Police fire tear gas at rioting migrant workers in southern China

GlobalPost
The World

Police in China reportedly fired tear gas at migrant workers protesting for a third consecutive night near the southern city of Guangzhou, an important manufacturing zone.

Hong Kong television showed crowds of migrant workers from Sichuan province rampaging through the streets of Zengcheng, a town just outside Guangzhou that is a hub for textile factories and staffed by workers from other parts of China, Reuters reports.

About 1,000 protesters set fire to cars, threw bricks at police, and damaged government buildings and police cars Sunday night in Zengcheng.
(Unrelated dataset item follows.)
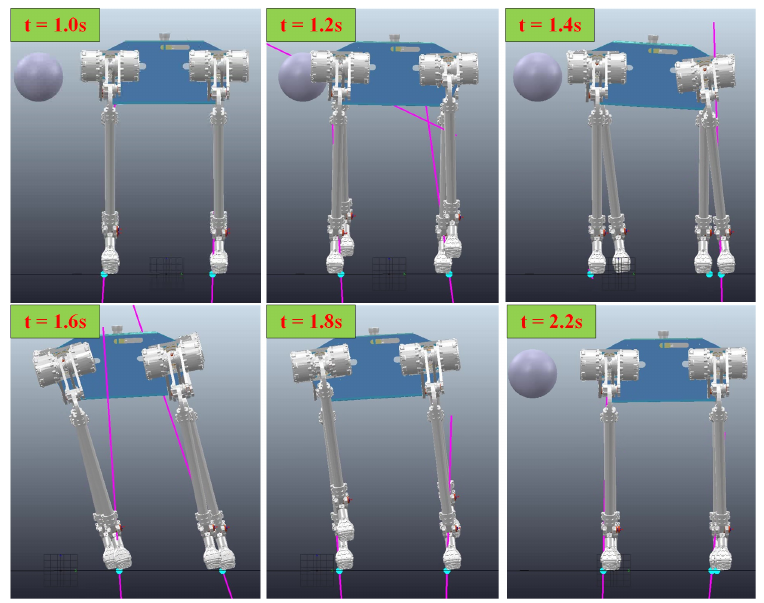
Figure 3. Snapshots of the disturbance recovery simulation.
At least 25 people have been arrested in protests that were sparked Friday by the alleged mistreatment of a pregnant street hawker by security guards, the BBC reports.

The woman was reportedly pushed to the ground after a disagreement with security officials, who wanted her to move her stall.

On Sunday night, riot police fired tear gas and deployed armored vehicles to disperse the crowds, Reuters reports.

There has been a string of labor protests in China’s factory zones in recent years, "when young migrant workers have demanded better pay and treatment from factory managers that have long depended on cheap labor from the provinces to fill manufacturing jobs,” GlobalPost’s China correspondent Kathleen McLaughlin writes.

Other clashes have erupted in southern China in recent weeks, including in the city of Chaozhou, where 200 migrant workers demanding payment of their wages at a ceramics factory attacked government buildings and set vehicles on fire.

China's ruling Communist Party has been especially paranoid about possible threats to its power in the wake of protests in the Middle East and North Africa.

In 2007, China had over 80,000 "mass incidents," up from over 60,000 in 2006, according to the Chinese Academy of Social Sciences. Most were small-scale protests against local officials over complaints about corruption, pollution and low wages.